As for BGP, it’s important to remember that at the end of the day, the internet is just a network full of networks. The BGP is what allows one network to talk to another and announce its presence to the world of computers that is the Internet. “It's a mechanism to exchange routing information between autonomous systems (AS) on the Internet. The big routers that make the Internet work have huge, constantly updated lists of the possible routes that can be used to deliver every network packet to their final destinations. Without BGP, the Internet routers wouldn't know what to do, and the Internet wouldn't work,” explained Cloudflare.
Here’s what happened
We may call them platforms, but Facebook, Instagram and WhatsApp are essentially networks on the Internet. When you connect from your Airtel-enabled smartphone to Facebook, the Airtel network calls the Facebook network and exchanges data. Each individual network on the world wide web has an autonomous system number (ASN), which is used to tell the BGP what route the data will take across a network, or a network of networks, which is Facebook.

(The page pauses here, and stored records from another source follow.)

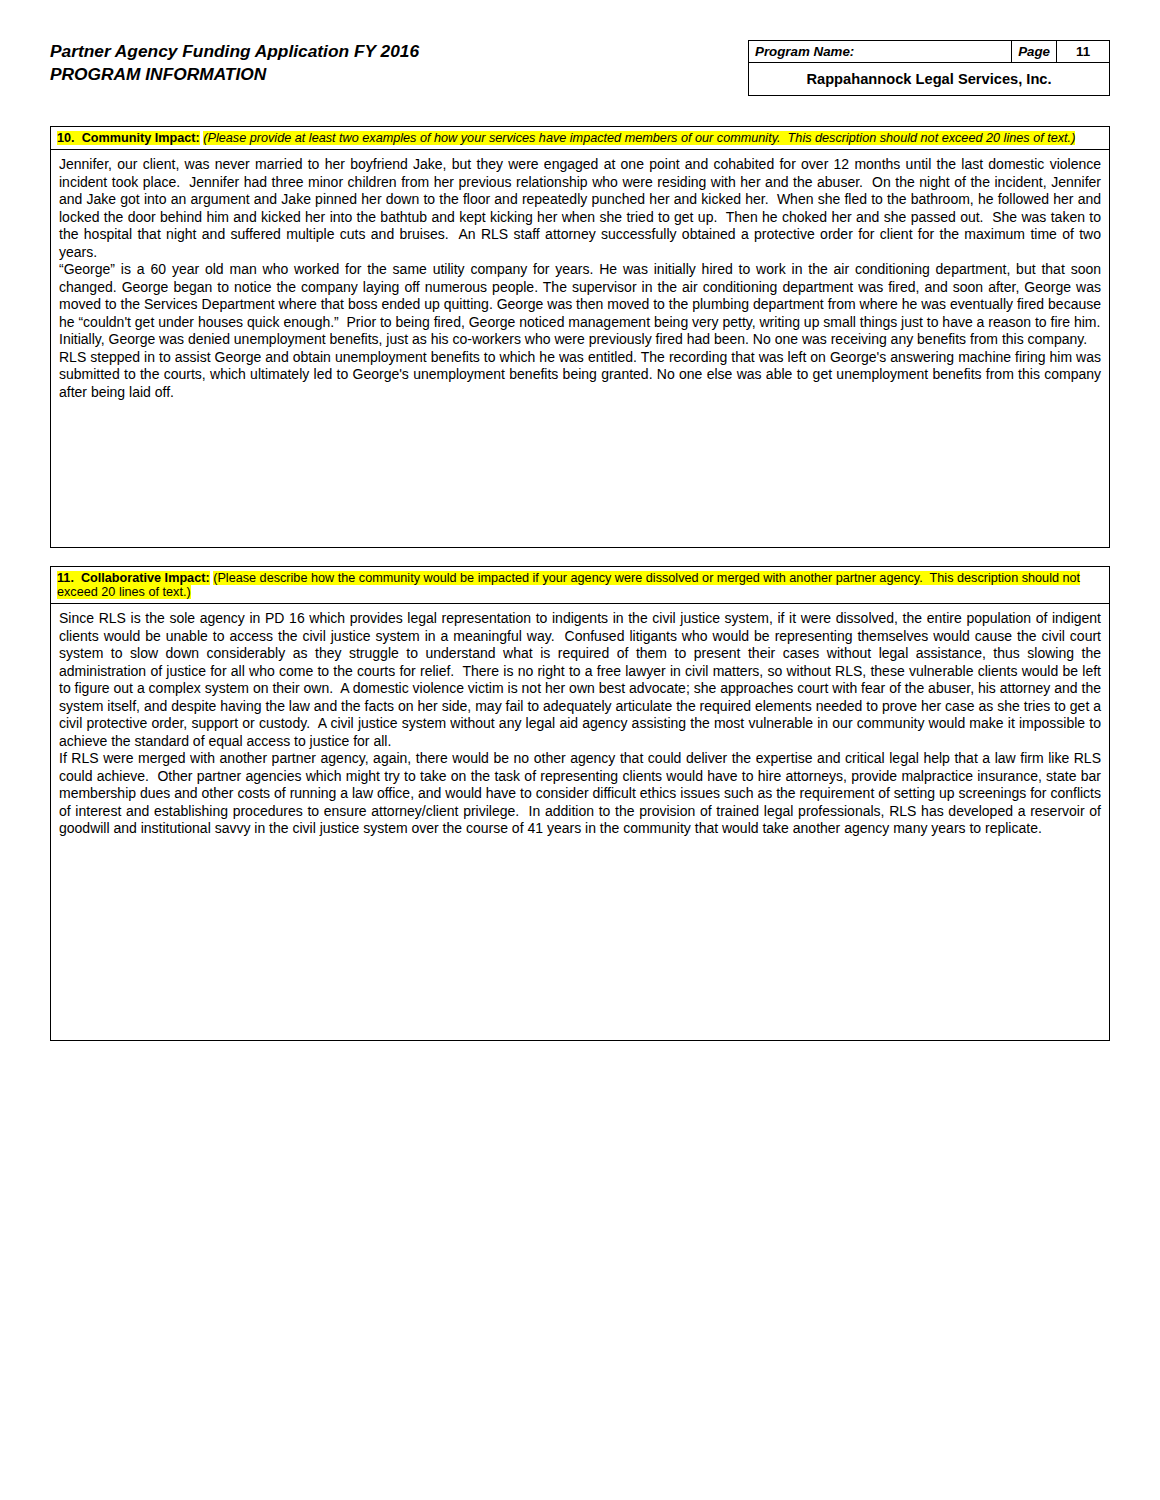Partner Agency Funding Application FY 2016
PROGRAM INFORMATION
Program Name:
Page
11
Rappahannock Legal Services, Inc.
10. Community Impact: (Please provide at least two examples of how your services have impacted members of our community. This description should not exceed 20 lines of text.)
Jennifer, our client, was never married to her boyfriend Jake, but they were engaged at one point and cohabited for over 12 months until the last domestic violence incident took place. Jennifer had three minor children from her previous relationship who were residing with her and the abuser. On the night of the incident, Jennifer and Jake got into an argument and Jake pinned her down to the floor and repeatedly punched her and kicked her. When she fled to the bathroom, he followed her and locked the door behind him and kicked her into the bathtub and kept kicking her when she tried to get up. Then he choked her and she passed out. She was taken to the hospital that night and suffered multiple cuts and bruises. An RLS staff attorney successfully obtained a protective order for client for the maximum time of two years.
“George” is a 60 year old man who worked for the same utility company for years. He was initially hired to work in the air conditioning department, but that soon changed. George began to notice the company laying off numerous people. The supervisor in the air conditioning department was fired, and soon after, George was moved to the Services Department where that boss ended up quitting. George was then moved to the plumbing department from where he was eventually fired because he “couldn't get under houses quick enough.” Prior to being fired, George noticed management being very petty, writing up small things just to have a reason to fire him.
Initially, George was denied unemployment benefits, just as his co-workers who were previously fired had been. No one was receiving any benefits from this company.
RLS stepped in to assist George and obtain unemployment benefits to which he was entitled. The recording that was left on George's answering machine firing him was submitted to the courts, which ultimately led to George's unemployment benefits being granted. No one else was able to get unemployment benefits from this company after being laid off.
11. Collaborative Impact: (Please describe how the community would be impacted if your agency were dissolved or merged with another partner agency. This description should not exceed 20 lines of text.)
Since RLS is the sole agency in PD 16 which provides legal representation to indigents in the civil justice system, if it were dissolved, the entire population of indigent clients would be unable to access the civil justice system in a meaningful way. Confused litigants who would be representing themselves would cause the civil court system to slow down considerably as they struggle to understand what is required of them to present their cases without legal assistance, thus slowing the administration of justice for all who come to the courts for relief. There is no right to a free lawyer in civil matters, so without RLS, these vulnerable clients would be left to figure out a complex system on their own. A domestic violence victim is not her own best advocate; she approaches court with fear of the abuser, his attorney and the system itself, and despite having the law and the facts on her side, may fail to adequately articulate the required elements needed to prove her case as she tries to get a civil protective order, support or custody. A civil justice system without any legal aid agency assisting the most vulnerable in our community would make it impossible to achieve the standard of equal access to justice for all.
If RLS were merged with another partner agency, again, there would be no other agency that could deliver the expertise and critical legal help that a law firm like RLS could achieve. Other partner agencies which might try to take on the task of representing clients would have to hire attorneys, provide malpractice insurance, state bar membership dues and other costs of running a law office, and would have to consider difficult ethics issues such as the requirement of setting up screenings for conflicts of interest and establishing procedures to ensure attorney/client privilege. In addition to the provision of trained legal professionals, RLS has developed a reservoir of goodwill and institutional savvy in the civil justice system over the course of 41 years in the community that would take another agency many years to replicate.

As explained by Dane Knecht, Senior Vice President of Cloudflare, via a tweet last night, Facebook’s DNS and BGP were “withdrawn from the internet” last night. The social media giant hasn’t particularly explained what led to this withdrawal, but it essentially means that for every phone trying to ping the Facebook servers, the internet infrastructure was drawing a blank. They existed physically, but there was no way to connect to them.
The DNS is the address book, the BGP helps you navigate around that address book. But can you find a name that isn’t in the address book to begin with?